§ The exercise
Copy out the SLURM reservations page word for word, everything from "Reservations for nodes" down to "requesting a reservation.".

§ Article
## begin

Site Tools


compute_slurm_reservations

SLURM Reservations

SLURM provides “reservations” of compute nodes. A reservation reserves a node (or nodes) for your exclusive use. So if you need to use a node without any other users on the node, or for an extended period of time, we can reserve the node (or nodes) for your use only.

Getting a Reservation

Reservations for nodes can be requested by sending an email to cshelpdesk@virginia.edu. We can reserve an entire compute node or node group (ex. “cortado01” or “cortado[01-05]”).

In your request for a reservation, please be specific about:

  1. What servers are needed (ex. “cortado01-05”)
  2. The start and end time of the reservation (ex. today to Dec 31st)
  3. Who can use the reservation (a list of user IDs)

Note: the requested node must be free of any running jobs before a reservation is started. So if you are requesting a reservation on a node upon which you are running a job, we will create the reservation but it will not take effect until the job completes on the node. So please cancel ('scancel') your job before requesting a reservation.

Note: nodes may be reserved for a maximum of fourteen days, and extended in one week increments. Reservations that are not being used (no jobs running) will be removed.

Using reservations when submitting jobs

If you have been granted a reservation you will receive a reservation tag, a short string that is required to submit jobs. This string must be included in any srun or sbatch submissions via the flag --reservation=....

If our tag is “abc1de_4” then you would submit jobs using the flag --reservation=abc1de_4

This can be done at the command line:

[abc1de@portal03 ~]$ sbatch --reservation=abc1de_4 slurm.sh
...
[abc1de@portal03 ~]$ srun --reservation=abc1de_4 slurm.sh

Or you can include the flag in the header of your sbatch file:

[abc1de@portal03 ~]$ cat reservation.sh
#!/bin/bash
#SBATCH --job-name="Reservation Example" 
#
#SBATCH --error="stderr.txt"
#SBATCH --output="stdout.txt"
#
#SBATCH --reservation=abc1de_4               <- Include reservation tag
...
[abc1de@portal03 ~]$ sbatch reservation.sh

If the reserved node is in a queue (“partition”) other than the default “main” partition, you must include the partition in your job script or the command line.

[abc1de@portal03 ~]$ sbatch --reservation=abc1de_4 -p gpu slurm.sh
...

## end

§ Collected data entries
## begin

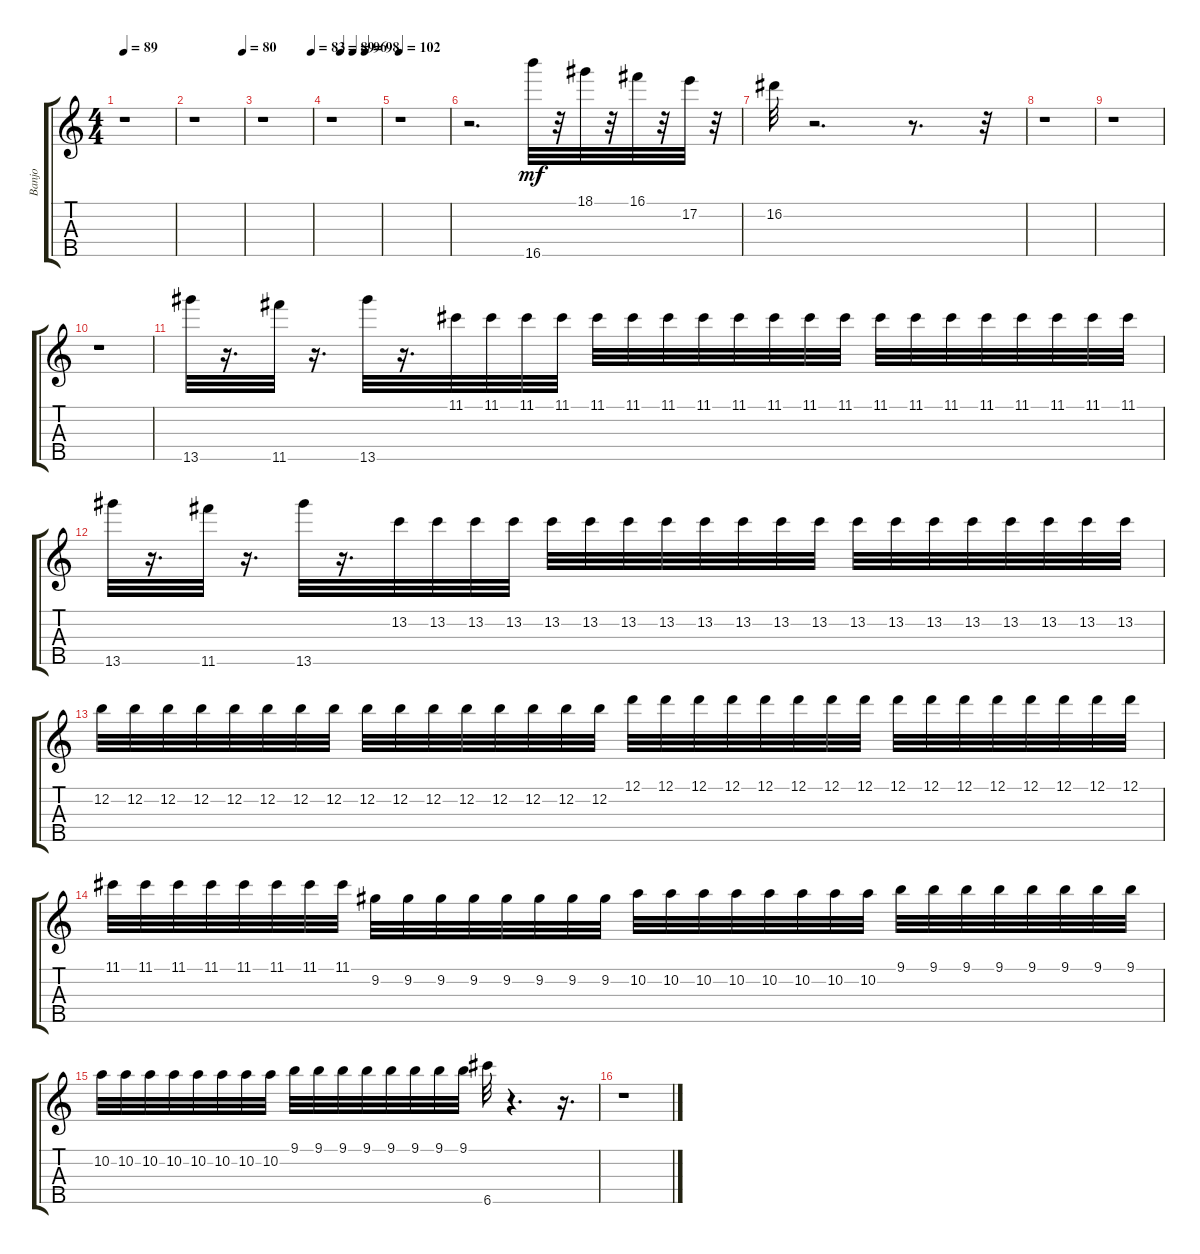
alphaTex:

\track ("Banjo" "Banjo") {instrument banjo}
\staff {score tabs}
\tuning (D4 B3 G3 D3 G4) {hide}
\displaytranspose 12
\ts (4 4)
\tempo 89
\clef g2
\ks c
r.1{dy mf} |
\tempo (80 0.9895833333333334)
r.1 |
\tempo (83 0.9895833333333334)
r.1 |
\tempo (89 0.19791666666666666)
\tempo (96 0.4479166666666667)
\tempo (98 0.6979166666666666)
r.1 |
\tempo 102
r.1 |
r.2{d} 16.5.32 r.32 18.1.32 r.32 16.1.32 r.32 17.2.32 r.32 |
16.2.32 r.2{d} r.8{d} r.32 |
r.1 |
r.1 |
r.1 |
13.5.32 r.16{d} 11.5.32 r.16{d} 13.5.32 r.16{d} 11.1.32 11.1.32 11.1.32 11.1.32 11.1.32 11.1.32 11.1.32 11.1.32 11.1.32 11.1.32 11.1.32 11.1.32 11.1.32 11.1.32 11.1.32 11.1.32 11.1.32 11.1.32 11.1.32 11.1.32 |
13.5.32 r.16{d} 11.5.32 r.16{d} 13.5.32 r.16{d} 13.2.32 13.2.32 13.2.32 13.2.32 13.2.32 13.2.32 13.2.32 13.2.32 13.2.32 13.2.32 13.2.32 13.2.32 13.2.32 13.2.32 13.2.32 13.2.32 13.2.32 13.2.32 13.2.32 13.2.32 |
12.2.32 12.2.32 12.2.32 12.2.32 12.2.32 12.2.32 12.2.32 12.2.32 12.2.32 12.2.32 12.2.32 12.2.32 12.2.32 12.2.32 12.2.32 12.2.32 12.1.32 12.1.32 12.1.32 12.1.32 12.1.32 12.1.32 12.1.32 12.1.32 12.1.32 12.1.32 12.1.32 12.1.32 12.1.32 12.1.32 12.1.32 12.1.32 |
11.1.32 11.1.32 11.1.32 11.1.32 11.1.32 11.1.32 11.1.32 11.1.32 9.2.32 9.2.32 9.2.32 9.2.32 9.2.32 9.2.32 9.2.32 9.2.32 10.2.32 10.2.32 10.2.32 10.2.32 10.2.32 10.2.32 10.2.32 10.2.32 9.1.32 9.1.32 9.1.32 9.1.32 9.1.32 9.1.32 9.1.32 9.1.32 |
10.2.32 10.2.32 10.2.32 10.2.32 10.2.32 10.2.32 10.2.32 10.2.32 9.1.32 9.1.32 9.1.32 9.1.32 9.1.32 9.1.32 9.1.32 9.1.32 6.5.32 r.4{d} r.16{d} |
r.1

## end

§ Task output
Reservations for nodes can be requested by sending an email to cshelpdesk@virginia.edu. We can reserve an entire compute node or node group (ex. “cortado01” or “cortado[01-05]”).

In your request for a reservation, please be specific about:

  1. What servers are needed (ex. “cortado01-05”)
  2. The start and end time of the reservation (ex. today to Dec 31st)
  3. Who can use the reservation (a list of user IDs)

Note: the requested node must be free of any running jobs before a reservation is started. So if you are requesting a reservation on a node upon which you are running a job, we will create the reservation but it will not take effect until the job completes on the node. So please cancel ('scancel') your job before requesting a reservation.